I’m not going to start pointing fingers when there are still six families grieving. I’m not going to call for stricter gun control laws (although I do like living in a country where those laws are already strict). I’m not going to call for reforms to the United States’ mental healthcare system. I’m not going to propose the banning of all violent films or computer games. I’m not going to pin the blame on society’s culture of misogyny. (I’m no advocate of woman-hating. But if institutionalised misogyny was really the sole cause of this incident, why weren’t there more mass shootings like this when society was even more misogynistic than it is today?) I’m not going to try to hang it all on Seth Rogen and Judd Apatow, however tempting that might be. And I’m certainly not going to write a horribly misguided “open letter to Elliot Rodger” practically empathising with the guy for being a virgin at 22.
I might just as well demand the sterilisation of all Hollywood executives – that would certainly have prevented this tragedy – or the banning of all BMWs.
You get the impression that some of these people had template articles pushing their own agenda ready to go, and as soon as news of the attack broke, they simply filled in all the blanks with the name “Elliot Rodger” and fired them off.

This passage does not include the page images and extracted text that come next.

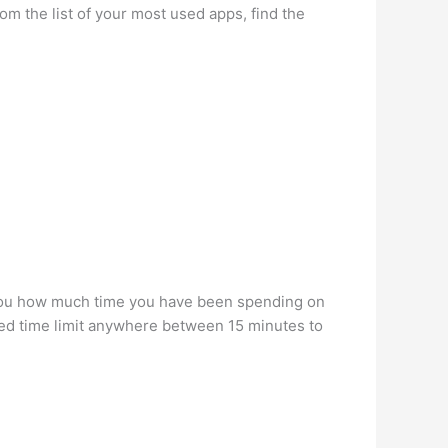
om the list of your most used apps, find the
w you how much time you have been spending on
oned time limit anywhere between 15 minutes to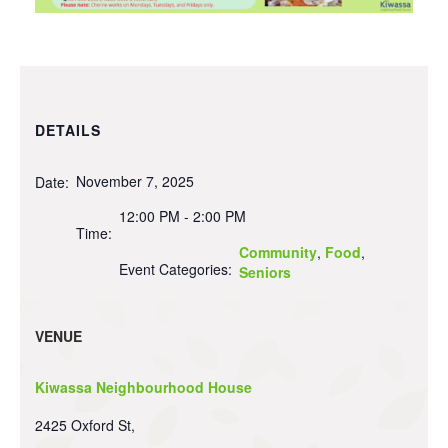
DETAILS
November 7, 2025
Date:
12:00 PM - 2:00 PM
Time:
Community
,
Food
,
Event Categories:
Seniors
VENUE
Kiwassa Neighbourhood House
2425 Oxford St,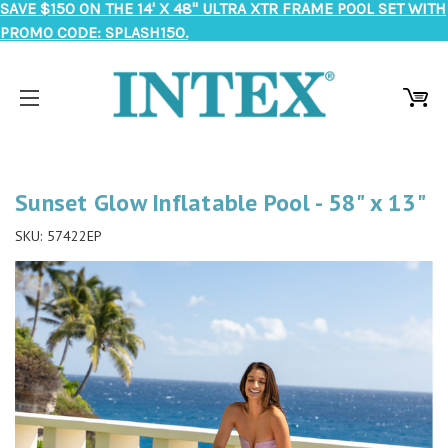
SAVE $150 ON THE 14' X 48" ULTRA XTR FRAME POOL SET WITH
PROMO CODE: SPLASH150.
Sunset Glow Inflatable Pool - 58" x 13"
SKU:
57422EP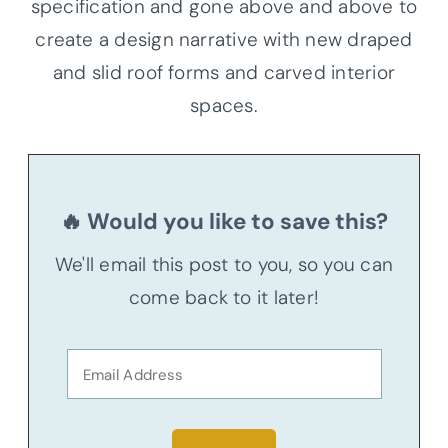
specification and gone above and above to
create a design narrative with new draped
and slid roof forms and carved interior
spaces.
🔥 Would you like to save this?
We'll email this post to you, so you can
come back to it later!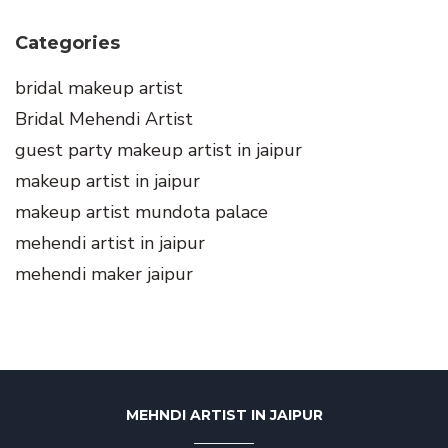
Categories
bridal makeup artist
Bridal Mehendi Artist
guest party makeup artist in jaipur
makeup artist in jaipur
makeup artist mundota palace
mehendi artist in jaipur
mehendi maker jaipur
MEHNDI ARTIST IN JAIPUR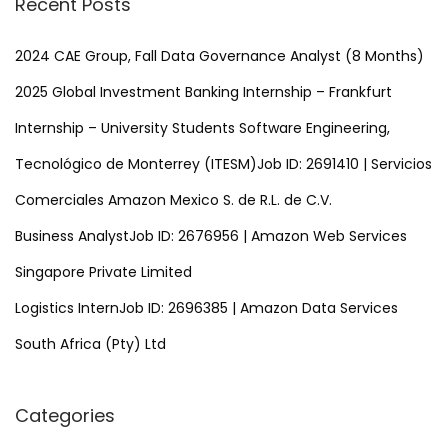
Recent Posts
c
h
2024 CAE Group, Fall Data Governance Analyst (8 Months)
f
2025 Global Investment Banking Internship – Frankfurt
o
Internship – University Students Software Engineering,
r
Tecnológico de Monterrey (ITESM)Job ID: 2691410 | Servicios
:
Comerciales Amazon Mexico S. de R.L. de C.V.
Business AnalystJob ID: 2676956 | Amazon Web Services
Singapore Private Limited
Logistics InternJob ID: 2696385 | Amazon Data Services
South Africa (Pty) Ltd
Categories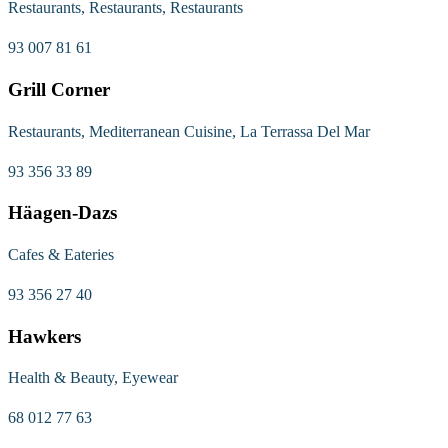
Restaurants, Restaurants, Restaurants
93 007 81 61
Grill Corner
Restaurants, Mediterranean Cuisine, La Terrassa Del Mar
93 356 33 89
Häagen-Dazs
Cafes & Eateries
93 356 27 40
Hawkers
Health & Beauty, Eyewear
68 012 77 63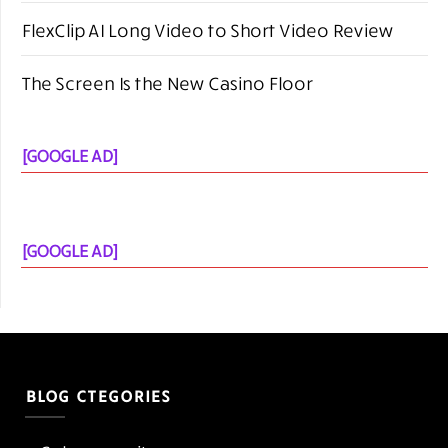
[GOOGLE AD]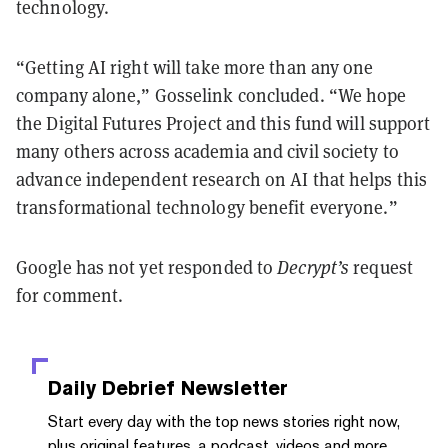
technology.
“Getting AI right will take more than any one
company alone,” Gosselink concluded. “We hope
the Digital Futures Project and this fund will support
many others across academia and civil society to
advance independent research on AI that helps this
transformational technology benefit everyone.”
Google has not yet responded to
Decrypt’s
request
for comment.
Daily Debrief
Newsletter
Start every day with the top news stories right now,
plus original features, a podcast, videos and more.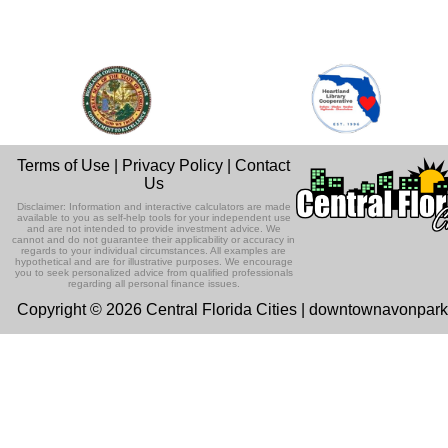
Terms of Use
|
Privacy Policy
|
Contact
Us
Disclaimer: Information and interactive calculators are made
available to you as self-help tools for your independent use
and are not intended to provide investment advice. We
cannot and do not guarantee their applicability or accuracy in
regards to your individual circumstances. All examples are
hypothetical and are for illustrative purposes. We encourage
you to seek personalized advice from qualified professionals
regarding all personal finance issues.
Copyright © 2026 Central Florida Cities | downtownavonpar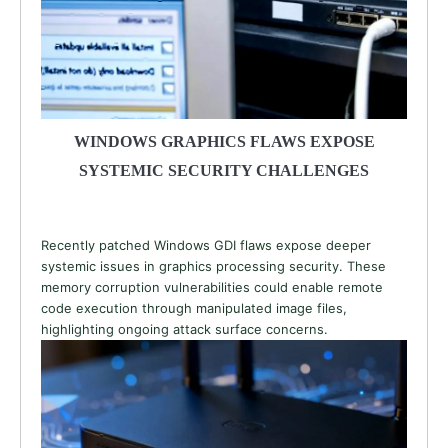
WINDOWS GRAPHICS FLAWS EXPOSE
SYSTEMIC SECURITY CHALLENGES
Recently patched Windows GDI flaws expose deeper
systemic issues in graphics processing security. These
memory corruption vulnerabilities could enable remote
code execution through manipulated image files,
highlighting ongoing attack surface concerns.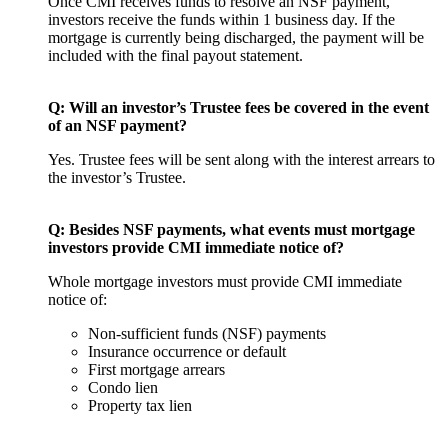
Once CMI receives funds to resolve an NSF payment,
investors receive the funds within 1 business day. If the
mortgage is currently being discharged, the payment will be
included with the final payout statement.
Q: Will an investor’s Trustee fees be covered in the event
of an NSF payment?
Yes. Trustee fees will be sent along with the interest arrears to
the investor’s Trustee.
Q:
Besides NSF payments, what events must mortgage
investors provide CMI immediate notice of?
Whole mortgage investors must provide CMI immediate
notice of:
Non-sufficient funds (NSF) payments
Insurance occurrence or default
First mortgage arrears
Condo lien
Property tax lien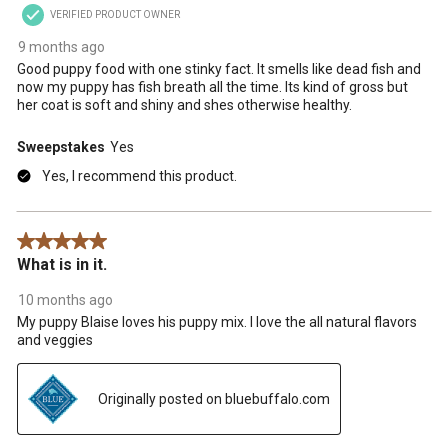
VERIFIED PRODUCT OWNER
9 months ago
Good puppy food with one stinky fact. It smells like dead fish and
now my puppy has fish breath all the time. Its kind of gross but
her coat is soft and shiny and shes otherwise healthy.
Sweepstakes
Yes
Yes, I recommend this product.
5 out of 5 stars.
What is in it.
10 months ago
My puppy Blaise loves his puppy mix. I love the all natural flavors
and veggies
Originally posted on bluebuffalo.com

There’s a simple reason why I’m not doing any of these things; why I’m not hitching this gruesome wagon to my own political train. Because we know practically nothing.
The vast majority of the information we currently have about Elliot Rodger comes from Elliot Rodger himself: his videos and his 141-page “manifesto”. This is a man who couldn’t be trusted to observe the most fundamental tenet of human society: don’t kill people. How the hell can we trust him to tell the truth? Judging by the videos, it seems quite likely that Rodger was a psychopath (although again, we mustn’t presume), and one of the defining characteristics of psychopaths is their tendency to manipulate and deceive.

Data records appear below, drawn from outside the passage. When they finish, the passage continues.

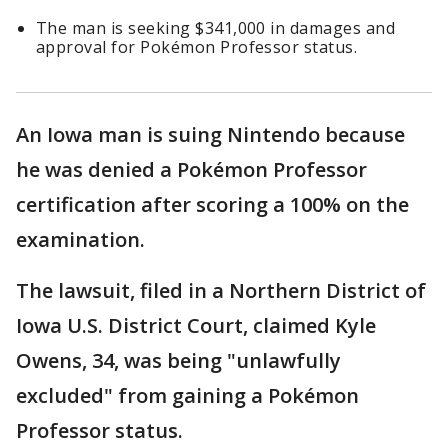
The man is seeking $341,000 in damages and
approval for Pokémon Professor status.
An Iowa man is suing Nintendo because
he was denied a Pokémon Professor
certification after scoring a 100% on the
examination.
The lawsuit, filed in a Northern District of
Iowa U.S. District Court, claimed Kyle
Owens, 34, was being "unlawfully
excluded" from gaining a Pokémon
Professor status.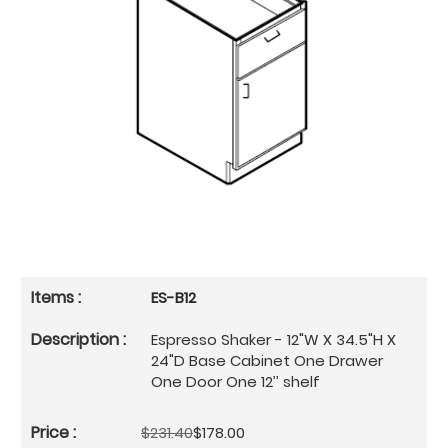
ES-B12
Espresso Shaker - 12"W X 34.5"H X
24"D Base Cabinet One Drawer
One Door One 12’’ shelf
$231.40
$178.00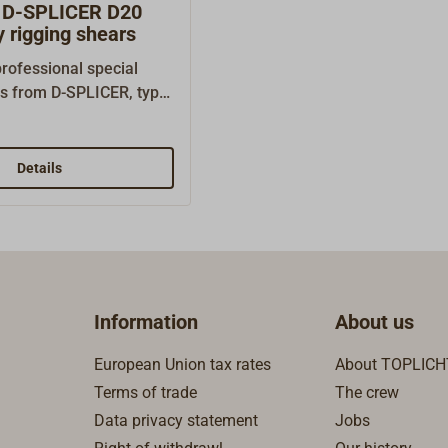
D-SPLICER D20
 rigging shears
rofessional special
rs from D-SPLICER, type
ro-serration for working
e of high-performance
 as DYNEEMA, SPECTRA,
Details
CTRAN. Extra sturdy
design. Length: 200
ength: 60 mm Weight:
Information
About us
European Union tax rates
About TOPLICH
Terms of trade
The crew
Data privacy statement
Jobs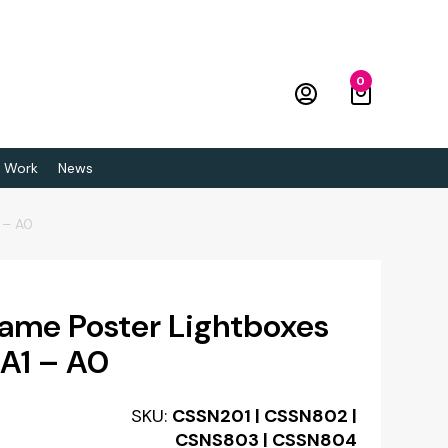
0
 Work
News
 – A0
ame Poster Lightboxes
 A1 – A0
SKU:
CSSN201 | CSSN802 |
CSNS803 | CSSN804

For starters, I see no compelling reason why we should accept Elliot Rodger’s word that we was a virgin. Sure, he might not have had sex with the women he wanted to have sex with; but does anyone really believe that a 22-year-old man, with his own BMW, his own gun, a high sex drive and a colossal sense of entitlement, had never paid for sex at least once?
Even if the likes of Rodger, and Anders Breivik, and Seung-Hui Cho, are saying what they believe to be the truth, why should we accept their version? How can you trust someone who is out of his mind to know his own mind?

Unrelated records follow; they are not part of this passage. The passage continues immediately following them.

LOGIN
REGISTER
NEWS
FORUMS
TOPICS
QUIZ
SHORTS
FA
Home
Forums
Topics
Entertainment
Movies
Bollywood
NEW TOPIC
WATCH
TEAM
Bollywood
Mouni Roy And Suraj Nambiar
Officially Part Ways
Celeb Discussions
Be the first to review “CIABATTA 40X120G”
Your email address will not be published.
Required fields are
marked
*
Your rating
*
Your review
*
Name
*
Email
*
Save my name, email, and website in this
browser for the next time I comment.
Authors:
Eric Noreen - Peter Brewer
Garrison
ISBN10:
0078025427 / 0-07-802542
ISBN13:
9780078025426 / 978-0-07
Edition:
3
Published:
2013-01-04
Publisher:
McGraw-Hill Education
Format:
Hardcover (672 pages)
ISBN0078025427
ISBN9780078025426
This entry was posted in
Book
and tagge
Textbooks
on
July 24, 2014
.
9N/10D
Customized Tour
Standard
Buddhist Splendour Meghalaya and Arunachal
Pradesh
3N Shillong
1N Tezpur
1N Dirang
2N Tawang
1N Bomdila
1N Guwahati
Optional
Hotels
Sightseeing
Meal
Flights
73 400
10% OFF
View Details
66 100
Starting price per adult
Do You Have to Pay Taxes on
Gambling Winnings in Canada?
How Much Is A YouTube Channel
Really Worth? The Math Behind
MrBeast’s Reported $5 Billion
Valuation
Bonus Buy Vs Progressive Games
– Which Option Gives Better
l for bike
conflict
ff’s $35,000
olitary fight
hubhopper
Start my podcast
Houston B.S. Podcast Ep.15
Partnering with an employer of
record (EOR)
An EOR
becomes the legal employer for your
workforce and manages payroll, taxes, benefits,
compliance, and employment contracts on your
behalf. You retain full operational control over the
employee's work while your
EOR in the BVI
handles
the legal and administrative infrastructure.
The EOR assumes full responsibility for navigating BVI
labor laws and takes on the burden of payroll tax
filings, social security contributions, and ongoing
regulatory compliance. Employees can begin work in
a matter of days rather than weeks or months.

After events such as these, newspaper editors, legislators and the public clamour for facts, opinions, and action. But the responses should come in that order. Opinions and legislation should never be formulated without facts. Hysterical knee-jerk responses turn the debate into a series of petty rows and risk sidelining the critical issues. Look at what happened with MMR: when Andrew Wakefield published his 1998 paper suggesting a link between the vaccine and autism, newspapers disseminated it uncritically and people stopped vaccinating their children in droves. Wakefield’s methodology and results have since been systematically discredited time and time again, but no matter how often or how comprehensively the link is disproven, many people still doggedly refuse to vaccinate their children. As a result, the United States is on the brink of its worst measles outbreak in 20 years.
And if I was to ask you what the motives of the Columbine killers were, how would you reply? Probably something about video games, or bullying, or the “Trenchcoat Mafia”, because those were the memes circulating in the immediate aftermath of the massacre. The truth, in the end, was rather different.
Any or all of the issues raised by the commentators above may have been a factor in this tragedy. It might be something else entirely. We don’t know. We may never know.
But until all the evidence is in, and all expert testimonies have been heard, I’m going to resist the urge to speculate, and to campaign for changes to laws that may have had nothing to do with the deaths.
I’m going to show some fucking respect, and I’m going to show some fucking patience.